Problem set:
1. According to the text on China's international space co-operation, what is the purpose of the SPORT project?
2. Pick up the text on China's international space co-operation after its last sentence and continue it.

In 2003 China set up the Asia-Pacific Space Co-operation Organization (APSCO) which aims to promote multilateral co-operation in space science and technology. Its members work together in development and research, the application of space technology and the training of space experts. APSCO member nations include Bangladesh, Indonesia, Iran, Mongolia, Pakistan, Peru and Thailand. Through APSCO, member nations are able to participate in space-related projects such as the design and construction of remote sensing satellites. APSCO is essentially an organisation for technology transfer to help China establish diplomatic leadership in Asia. Typically APSCO membership is limited to countries that find it difficult to access advanced space technology.
China desires to co-operate and collaborate with developed space nations. This is motivated by China’s desire to gain access to technologies and research that can supplement their independently developed technologies. China is interested in participating in the International Space Station (ISS) programme. However, it recognizes that technical hurdles still remain in pursuing this collaboration, namely the disagreement between Chinese space station and ISS docking standards.
China is also looking to play a leading role in international space projects. It has proposed the Solar Polar Orbit Radio Telescope (SPORT) project. SPORT is an international project with the purpose of observing solar wind from a polar orbit around the Sun. Scientists from the US, Japan, Russia, and Europe participated in the preliminary research and discussion of the SPORT proposal.
Of the developed space nations Russia has been China’s closest partner. Co-operation with Russia has been central to the development of the Chinese space programme. The Long March rocket booster has its roots in the Russian R-2 ballistic missile. Chinese taikonauts received training at Russia’s Star City and Russia and China take a common position on the non-weaponisation of space. Russia sees relations with China as a way to develop a counterbalance to the ‘US hegemony.’ However, it remains careful in its relation with China, as it sees China as a real threat to its economic and political interests.
Europe has embraced co-operation with China on various space ventures. The European Space Agency (ESA) provided China with details of the SMART-1 spacecraft’s position and transmission frequencies. In return China agreed to carry an ESA bio sample on Shenzou-8. China was invited to participate in ESA’s Double Star mission, Dragon Earth Observation application programme and the EU’s Galileo global positioning programme. The EU wishes to enhance co-operation with China in space technology because of China’s rapid development. It believes that, despite its technological edge over China, international co-operation is necessary to secure the future of the EU in space.

Information given:
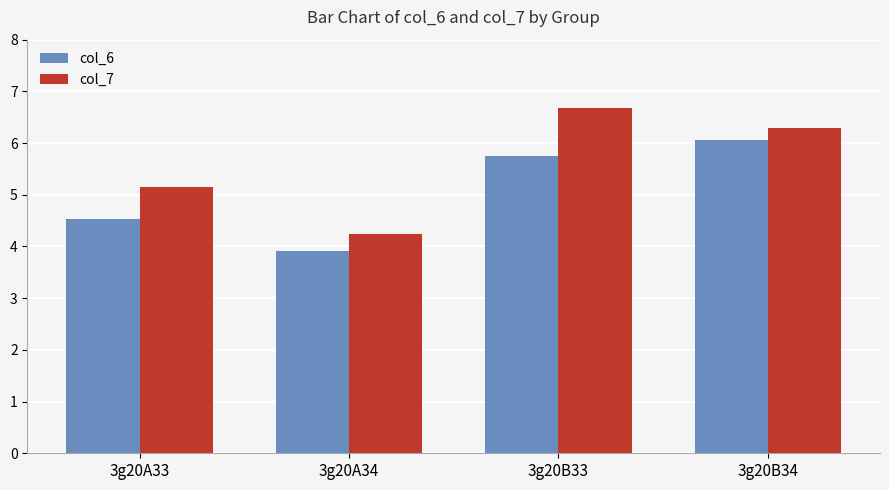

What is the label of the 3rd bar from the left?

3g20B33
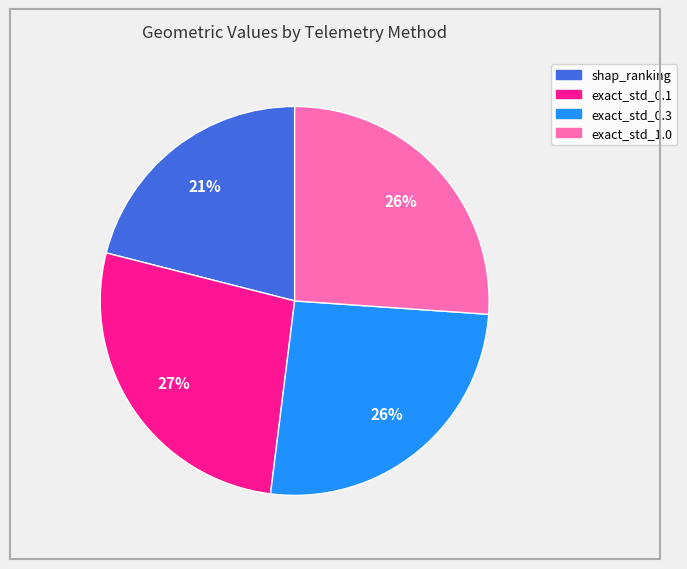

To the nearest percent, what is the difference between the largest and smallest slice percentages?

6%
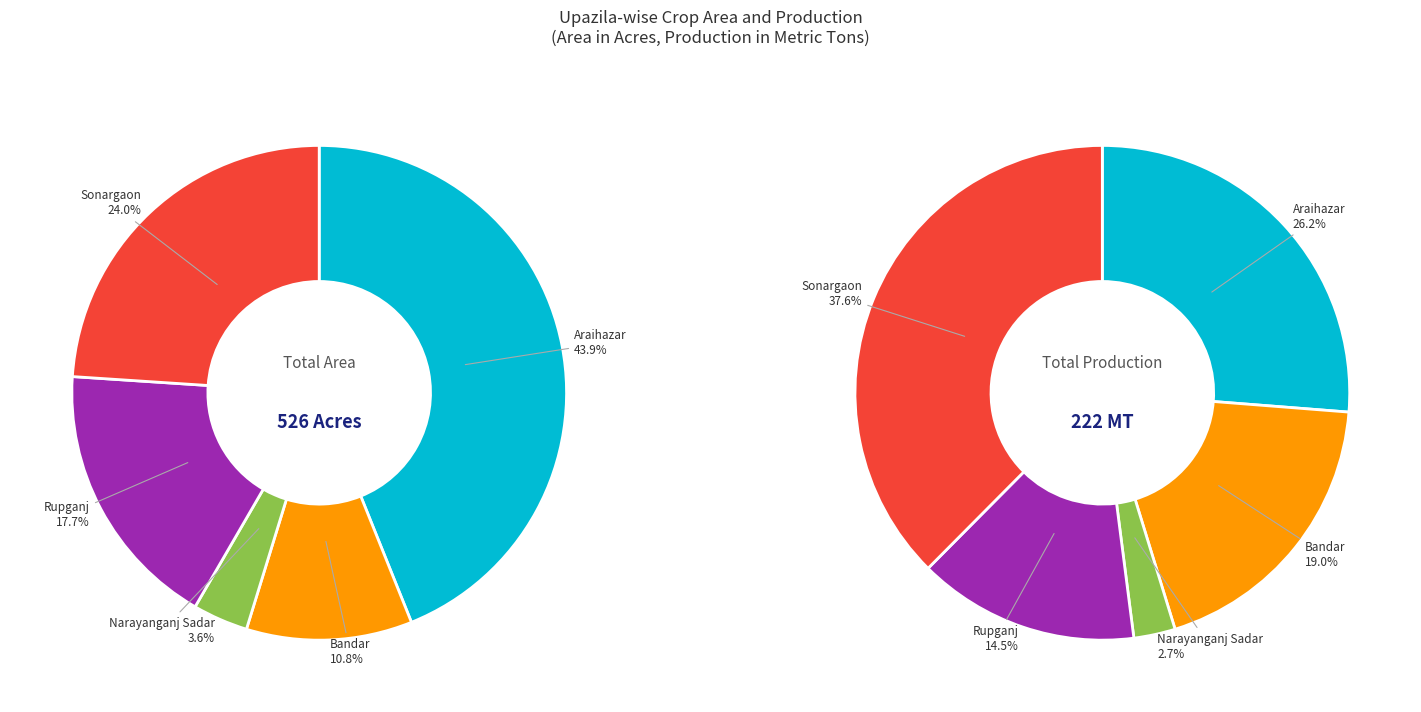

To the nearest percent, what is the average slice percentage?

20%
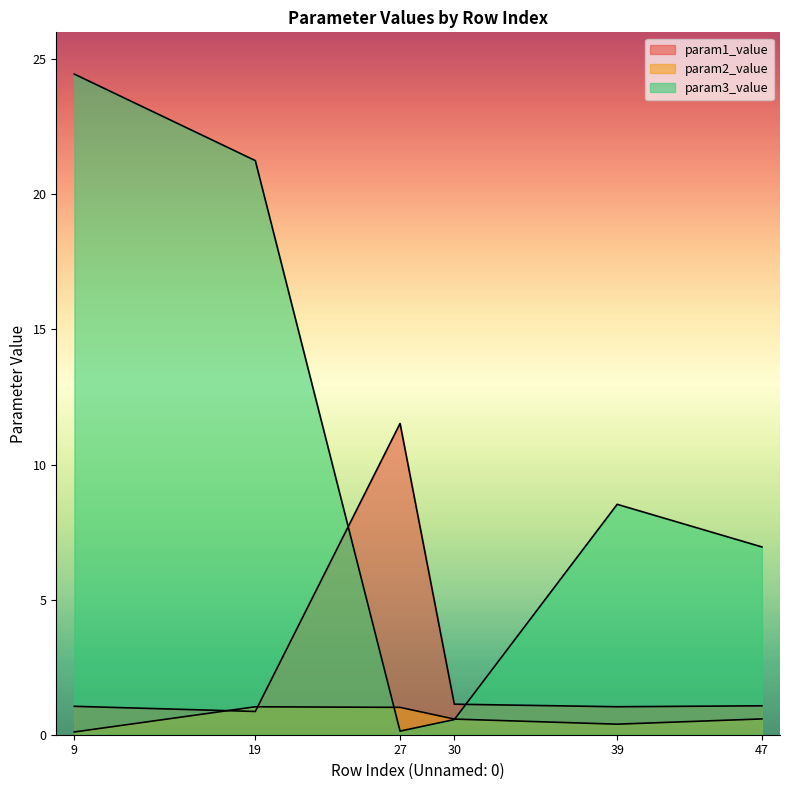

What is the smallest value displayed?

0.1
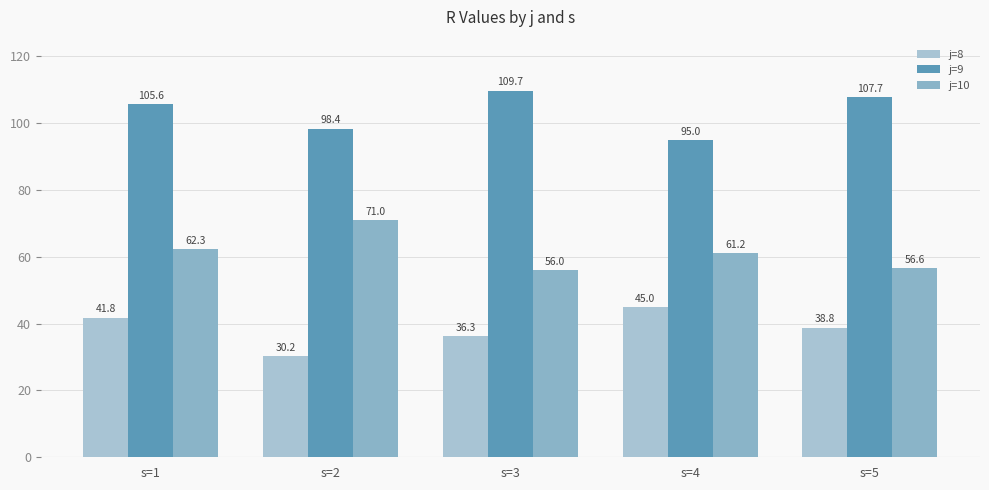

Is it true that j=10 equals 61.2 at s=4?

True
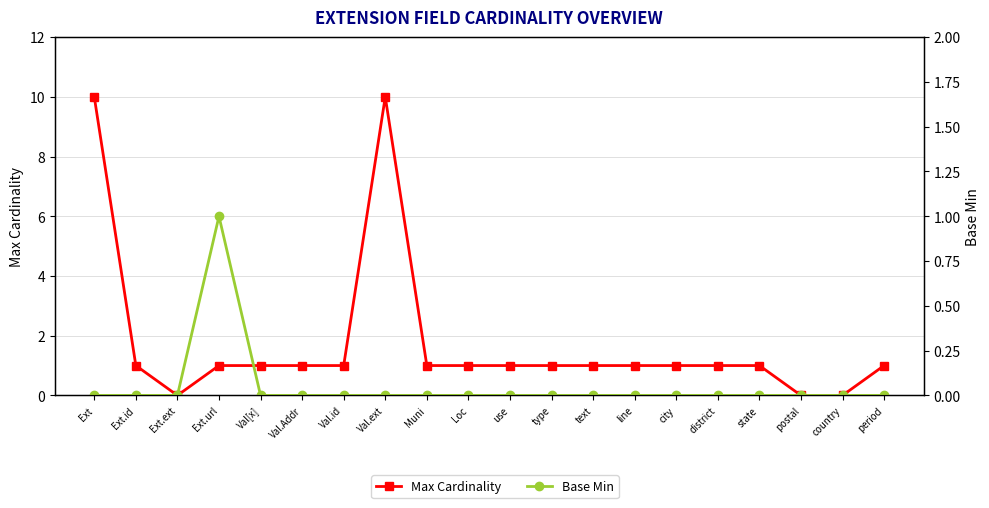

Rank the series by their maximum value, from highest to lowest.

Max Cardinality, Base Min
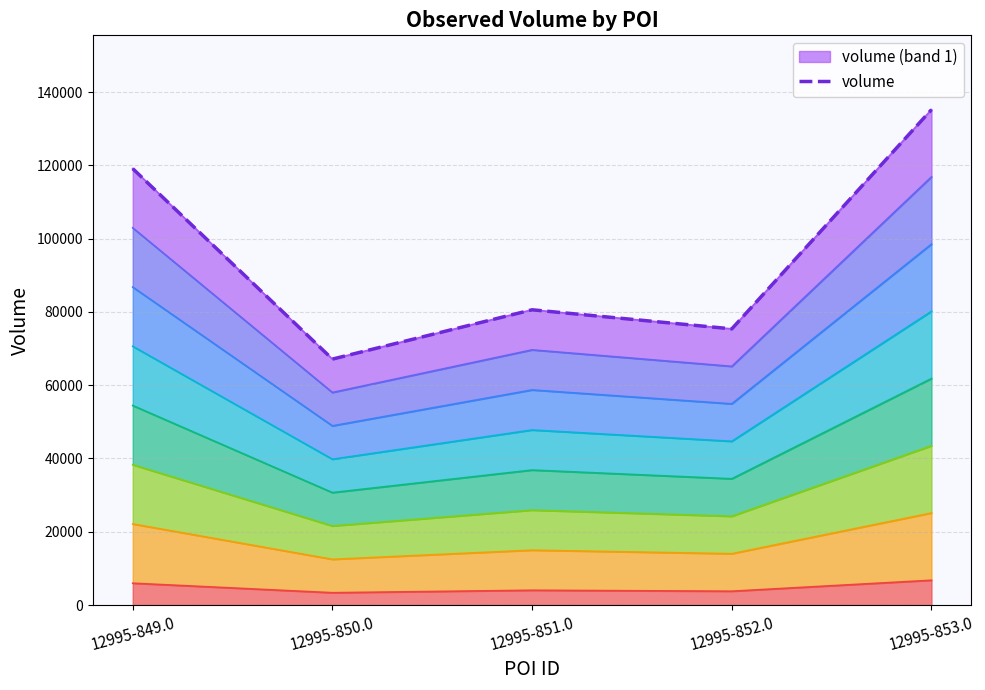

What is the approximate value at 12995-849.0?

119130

Replies:
1. SPORT's purpose is to observe solar wind from a polar orbit around the Sun.

2.
The US has proven the most resistant to collaboration with China. The main fear of the US Government is that, through collaboration, China will gain sensitive space technology. The US has also raised concerns over China’s development of space weapons capable of jamming space transmissions and deorbiting satellites. Under the Clinton administration the US sought co-operation with China in an attempt to curtail exports of missile technology to countries such as Iran and North Korea. During the 1990s China spent more than $1bn toward the purchase of US-built satellites. However, in 1998 when an Intel satellite launched on a Long March booster failed, it emerged that illegal missile technology had been transferred between US companies and the Chinese. This caused the US Government to reclassify space technology under the International Traffic in Arms Regulations (ITAR), prohibiting the export of space technology to China. This proved to be the end of co-operation between the US and China in space. This reclassification also put China outside of the commercial launch sector dominated by American, European and Russian companies due to the fact that most commercial telecommunication satellites carry some US parts. To compete, China was forced to offer launch services at lower prices. Despite these hardships, China’s domestic demand for telecommunication, navigation, Earth observation and science satellites, as well as its manned space programme gave the Long March launch vehicle sufficient business to earn it a record of reliability. Recently, EADS Astrium has developed a communication satellite devoid of US technology, allowing it to be launched on Long March rockets.
Relations between the US and China show signs of improving. High ranking Chinese government space officials have appealed to the US government to lift the ban on most forms of US-Chinese space co-operation. The US and China have agreed to take specific actions to deepen dialogue and exchanges in the field of space. Washington is also reviewing the current ITAR regime which US industry says has had the effect of making it difficult to sell satellites and satellite components just about anywhere in the world. However, it is yet to be seen whether the U.S. will put aside its distrust of China and partner with them in space.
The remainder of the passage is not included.